**Job 1:** In the seed-removal modeling text, which two formulas were used to fit the model without an intercept?

**Text section:**
* * *

There are still statistically 
significant discrepancies between
the expected and observed distributions
when 4 or 5 seeds are available.
We could try to find a way to
make the stochastic model more
complex and accurate, but we have
reached the limit of
what we can do with simple models,
and we may also have reached the limit
of what we can do with the data.
The mechanism for the pattern
remains obscure.
While I can imagine mechanisms that would
lead to all seeds or none being taken,
it's hard to see why it's least
likely that 3 out of 5 available seeds
would be taken.  I suspect that
there is some disaggregation of the data
by species, date, etc., that would 
divide stations into those where few or
many seeds were taken, with an extreme
pattern in each case that combines to
create the observed bimodal pattern,
but I haven't been able to find it.

\subsection{Deterministic model: differences among species, etc.}

Now we can check for differences among 
distances from the forest, species, and 
possibly differences in space and time:
how does the distribution of number of seeds removed vary?
Does $p$, the overall probability that a seed
will be removed, vary?
Does $\theta$ (the overdispersion
parameter, which in this case is more
related to the probability that any seeds will
be removed) vary?  Do they both vary?

\subsubsection{Differences among transects (distance from edge)}

\label{contrasts3}
\code{mle2}'s formula interface allows us to specify that
some parameters vary among groups, by giving a \code{parameters}
argument which is a list of the formulas for each group
(p.~\pageref{mle2params}).
Here I wanted to parameterize the model so that \code{mle2}
would estimate the probability and overdispersion
parameter for each species, rather than estimating
the parameters for the first group and the differences
between subsequent groups and the first,
so I used the formulas \code{prob\~{}dist-1} and
\code{theta\~{}dist-1} to fit the model without an
intercept.

<<cache=TRUE>>=
SP.bb.dist = mle2(taken~dbetabinom(prob,size=available,theta),
  parameters=list(prob~dist-1,theta~dist-1),start=as.list(coef(SP.bb)))

* * *

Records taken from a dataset

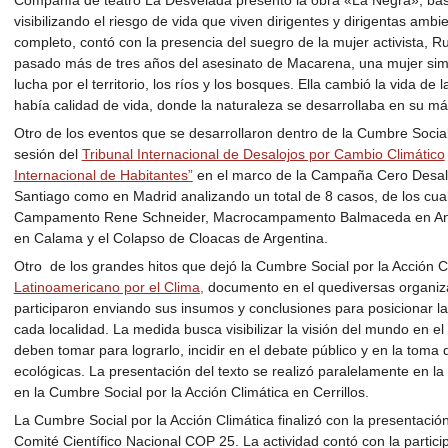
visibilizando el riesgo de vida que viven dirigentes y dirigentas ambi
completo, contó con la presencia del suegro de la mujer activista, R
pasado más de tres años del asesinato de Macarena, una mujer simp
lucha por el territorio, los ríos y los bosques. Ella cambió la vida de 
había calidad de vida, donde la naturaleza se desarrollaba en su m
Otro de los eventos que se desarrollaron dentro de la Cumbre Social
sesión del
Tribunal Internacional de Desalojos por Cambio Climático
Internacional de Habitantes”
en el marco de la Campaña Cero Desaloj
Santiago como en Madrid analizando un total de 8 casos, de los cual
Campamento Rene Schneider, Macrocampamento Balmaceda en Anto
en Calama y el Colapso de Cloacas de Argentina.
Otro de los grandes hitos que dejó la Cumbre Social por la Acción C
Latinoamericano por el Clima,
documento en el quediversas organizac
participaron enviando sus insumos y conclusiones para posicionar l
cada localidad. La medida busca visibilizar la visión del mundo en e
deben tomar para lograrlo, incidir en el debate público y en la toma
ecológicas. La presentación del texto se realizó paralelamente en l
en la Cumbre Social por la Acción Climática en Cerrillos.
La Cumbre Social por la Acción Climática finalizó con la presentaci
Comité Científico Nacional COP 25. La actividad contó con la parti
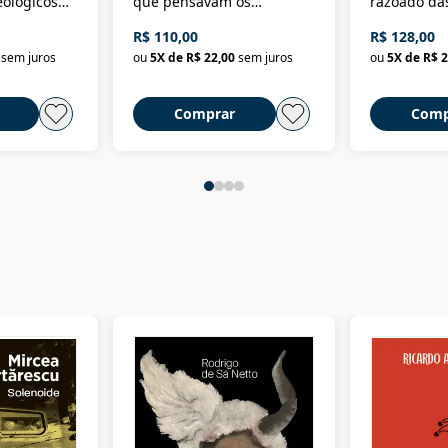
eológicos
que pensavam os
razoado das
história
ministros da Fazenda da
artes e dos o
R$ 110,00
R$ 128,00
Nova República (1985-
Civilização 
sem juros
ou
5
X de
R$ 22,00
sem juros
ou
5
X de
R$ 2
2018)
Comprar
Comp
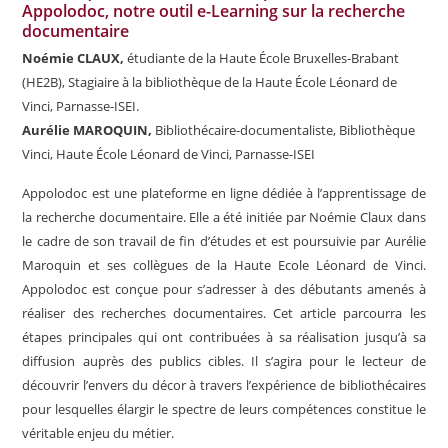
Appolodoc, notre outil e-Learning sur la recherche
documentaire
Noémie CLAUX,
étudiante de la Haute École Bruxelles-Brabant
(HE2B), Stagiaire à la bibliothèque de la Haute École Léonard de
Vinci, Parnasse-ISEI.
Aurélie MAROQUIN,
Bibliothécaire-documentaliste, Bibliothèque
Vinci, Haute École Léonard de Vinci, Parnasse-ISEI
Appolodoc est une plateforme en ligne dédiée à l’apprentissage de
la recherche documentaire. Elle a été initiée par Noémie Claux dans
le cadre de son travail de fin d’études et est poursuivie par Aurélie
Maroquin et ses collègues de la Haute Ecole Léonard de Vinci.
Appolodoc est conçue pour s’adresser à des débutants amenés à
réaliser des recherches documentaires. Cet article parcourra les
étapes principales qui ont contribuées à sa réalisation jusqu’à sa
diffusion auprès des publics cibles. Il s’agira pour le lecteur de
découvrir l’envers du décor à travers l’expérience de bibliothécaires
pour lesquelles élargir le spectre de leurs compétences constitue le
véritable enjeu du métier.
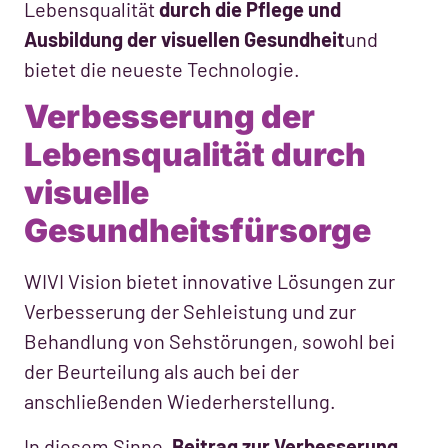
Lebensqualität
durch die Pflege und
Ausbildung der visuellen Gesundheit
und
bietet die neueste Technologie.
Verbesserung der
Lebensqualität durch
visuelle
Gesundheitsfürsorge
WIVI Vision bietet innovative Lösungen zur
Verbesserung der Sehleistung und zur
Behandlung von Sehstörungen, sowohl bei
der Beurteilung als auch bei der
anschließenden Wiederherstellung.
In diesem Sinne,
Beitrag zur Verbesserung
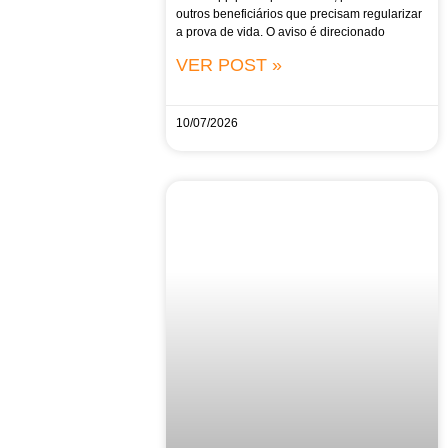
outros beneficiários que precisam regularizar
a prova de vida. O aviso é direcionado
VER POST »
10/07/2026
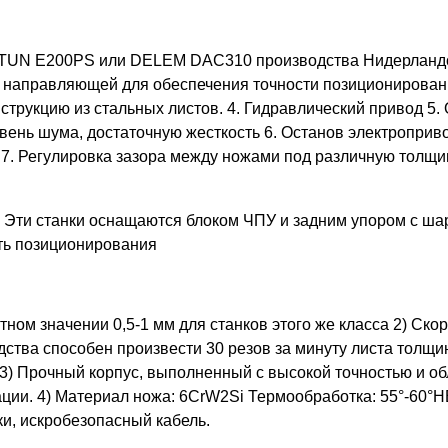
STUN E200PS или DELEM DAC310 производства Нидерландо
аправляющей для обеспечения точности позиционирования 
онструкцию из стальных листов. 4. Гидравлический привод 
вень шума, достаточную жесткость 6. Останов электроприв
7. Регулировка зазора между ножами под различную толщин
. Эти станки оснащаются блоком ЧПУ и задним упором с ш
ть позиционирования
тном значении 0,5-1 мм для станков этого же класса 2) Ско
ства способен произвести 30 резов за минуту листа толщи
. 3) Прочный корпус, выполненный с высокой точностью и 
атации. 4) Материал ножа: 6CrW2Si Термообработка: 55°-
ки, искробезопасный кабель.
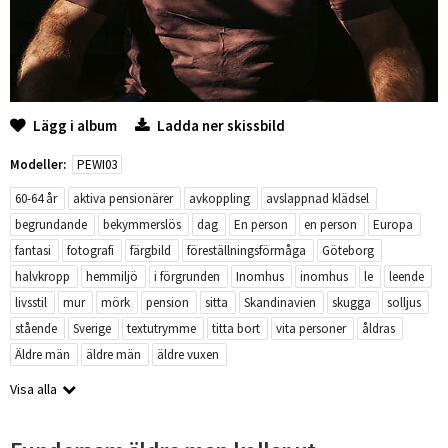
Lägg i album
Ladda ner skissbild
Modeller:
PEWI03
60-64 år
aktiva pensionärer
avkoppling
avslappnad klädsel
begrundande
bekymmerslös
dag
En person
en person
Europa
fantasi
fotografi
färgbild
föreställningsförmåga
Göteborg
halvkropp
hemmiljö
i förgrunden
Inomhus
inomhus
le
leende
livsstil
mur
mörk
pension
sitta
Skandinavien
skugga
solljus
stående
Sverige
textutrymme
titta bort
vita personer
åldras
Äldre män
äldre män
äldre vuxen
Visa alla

* * *

**Job 2:** Please transcribe everything in the records from the line containing "outros beneficiários que precisam regularizar" down to the end of the records, leaving out the pictures.

**Worked solution 1:** prob~dist-1 and theta~dist-1

**Worked solution 2:**
outros beneficiários que precisam regularizar
a prova de vida. O aviso é direcionado
VER POST »
10/07/2026
STUN E200PS или DELEM DAC310 производства Нидерландо
аправляющей для обеспечения точности позиционирования 
онструкцию из стальных листов. 4. Гидравлический привод 
вень шума, достаточную жесткость 6. Останов электроприв
7. Регулировка зазора между ножами под различную толщин
. Эти станки оснащаются блоком ЧПУ и задним упором с ш
ть позиционирования
тном значении 0,5-1 мм для станков этого же класса 2) Ско
ства способен произвести 30 резов за минуту листа толщи
. 3) Прочный корпус, выполненный с высокой точностью и 
атации. 4) Материал ножа: 6CrW2Si Термообработка: 55°-
ки, искробезопасный кабель.
Lägg i album
Ladda ner skissbild
Modeller:
PEWI03
60-64 år
aktiva pensionärer
avkoppling
avslappnad klädsel
begrundande
bekymmerslös
dag
En person
en person
Europa
fantasi
fotografi
färgbild
föreställningsförmåga
Göteborg
halvkropp
hemmiljö
i förgrunden
Inomhus
inomhus
le
leende
livsstil
mur
mörk
pension
sitta
Skandinavien
skugga
solljus
stående
Sverige
textutrymme
titta bort
vita personer
åldras
Äldre män
äldre män
äldre vuxen
Visa alla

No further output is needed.